Izu prega aquilo que faz. Na última safra verão, ele rotacionou soja, algodão e milho. Neste ano, o produtor obteve rentabilidade de R$ 29 mil/hectare com as lavouras de algodão, R$ 8,7 mil com o milho e R$ 6,2 mil com a soja. “Foi o melhor verão desde que eu voltei do Cerrado para o Paraná em 2017”, comemora.
Versátil, cultura precisa ganhar escala no Paraná
O algodão tem dois produtos: a pluma, destinada principalmente à confecção de fios e tecidos, e o caroço, utilizado como alimentação animal e pode ser transformado em óleo. No cenário atual, em que os custos de produção de ração acompanharam a valorização expressiva das commodities agrícolas como soja e milho, esse insumo também se valorizou.
“Houve uma boa valorização [do caroço]. No primeiro contrato que fizemos com a beneficiadora de São Paulo, não estávamos preocupados com isso. O caroço pagava o beneficiamento e sobrava”, aponta o produtor e presidente do Sindicato Rural de Cambará (Norte Pioneiro), Aristeu Sakamoto.
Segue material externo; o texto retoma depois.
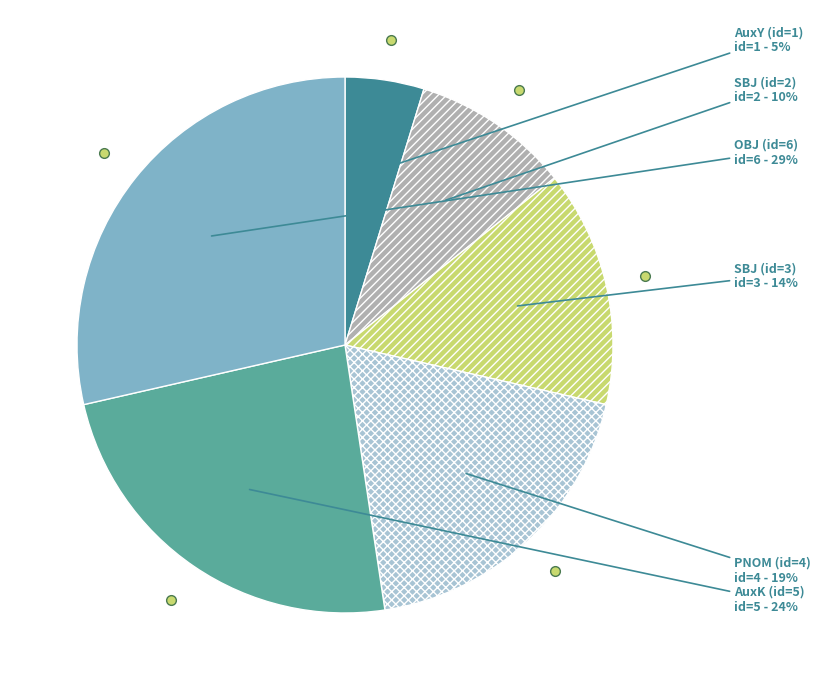

Does PNOM (id=4) represent more than half of the total?

No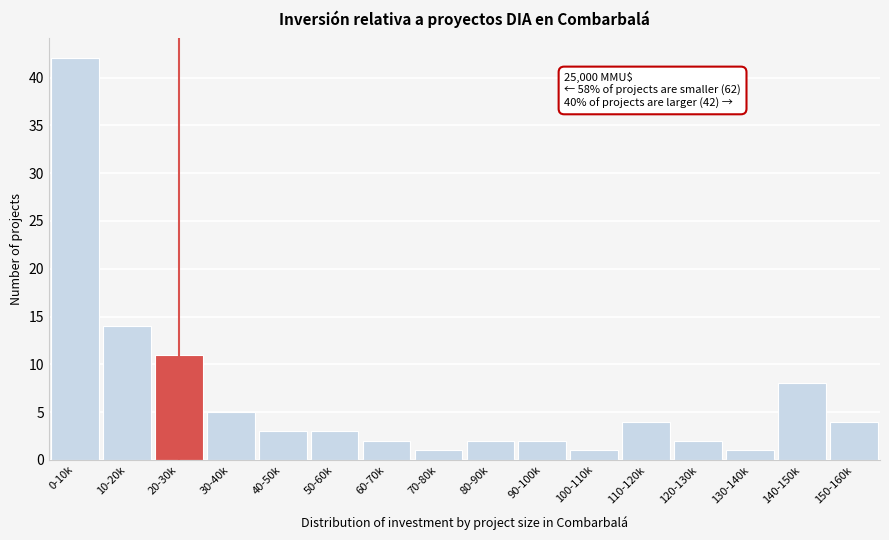

Reading left to right, extract all data points from this chart.

42	14	11	5	3	3	2	1	2	2	1	4	2	1	8	4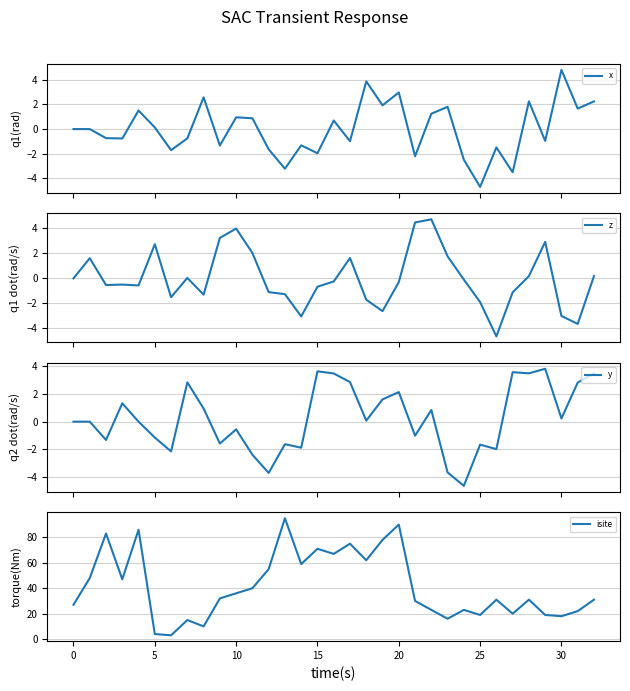

At which category does the chart reach its minimum across all series?

25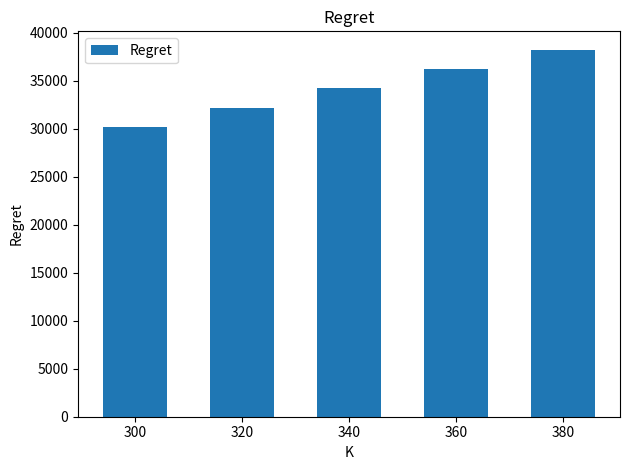

List the labels in order of value, largest first.

380, 360, 340, 320, 300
Até o ano retrasado, a beneficiadora paulista ficava com o caroço em troca do serviço. Porém, no ano passado, metade do caroço pagava o beneficiamento. No final de setembro deste ano, a tonelada do caroço de algodão era comercializada nas praças paulistas acima de R$ 2 mil. “Praticamente dobrou de valor”, observa Sakamoto. Um “amante do algodão”, como ele mesmo se define, o dirigente sindical viveu a primeira fase da cultura no Paraná, há 30 anos. Sobre o momento atual, ele recomenda cautela.
“A ideia de retorno do algodão tem que fazer com pé no chão. Hoje temos parceria com Instituto Brasileiro do Algodão e a Acopar, que foram buscar parceria com o pessoal do antigo Iapar, para assistência técnica, e também da Embrapa. Estamos bem assessorados, ampliando a rede de assistência técnica. Acho que esse trabalho vai aos poucos crescendo e criando mais oportunidades para as cooperativas se interessarem pela cultura. Mas vamos com calma, ainda tem alguns gargalos a serem resolvidos”, observa Sakamoto.
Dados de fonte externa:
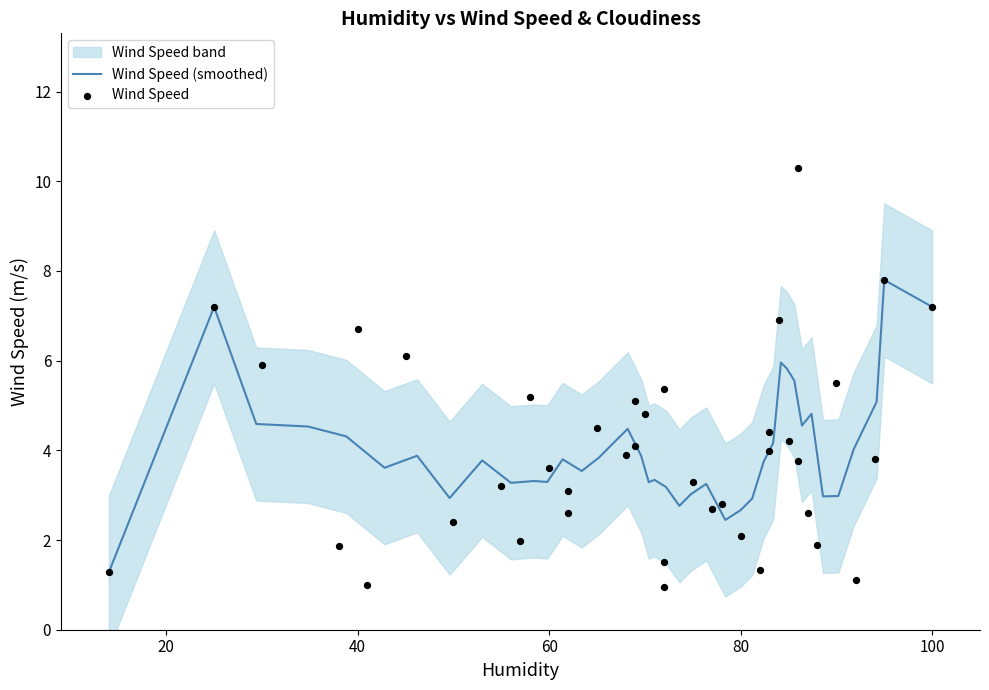

Which series has the largest total across all categories?

Wind Speed (smoothed)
Dentre os gargalos que precisam ser superados está a ausência de indústria beneficiadora em território paranaense. Na última safra, toda a produção do Estado foi encaminhada a uma descaroçadora em São Paulo. Na visão do presidente da Acopar, Almir Montecelli, o caminho para solucionar essa questão seria aumentar a produção dentro do Estado, de modo que viabilizasse a existência de uma indústria de beneficiamento em solo paranaense. Para atingir esse objetivo, uma das estratégias da entidade é fomentar o cultivo por meio de assistência técnica. “Hoje temos 10 unidades demonstrativas voltadas a produtores e técnicos interessados em conhecer a cultura”, afirma. Na opinião do dirigente uma área de 20 mil hectares seria suficiente para abastecer o Estado.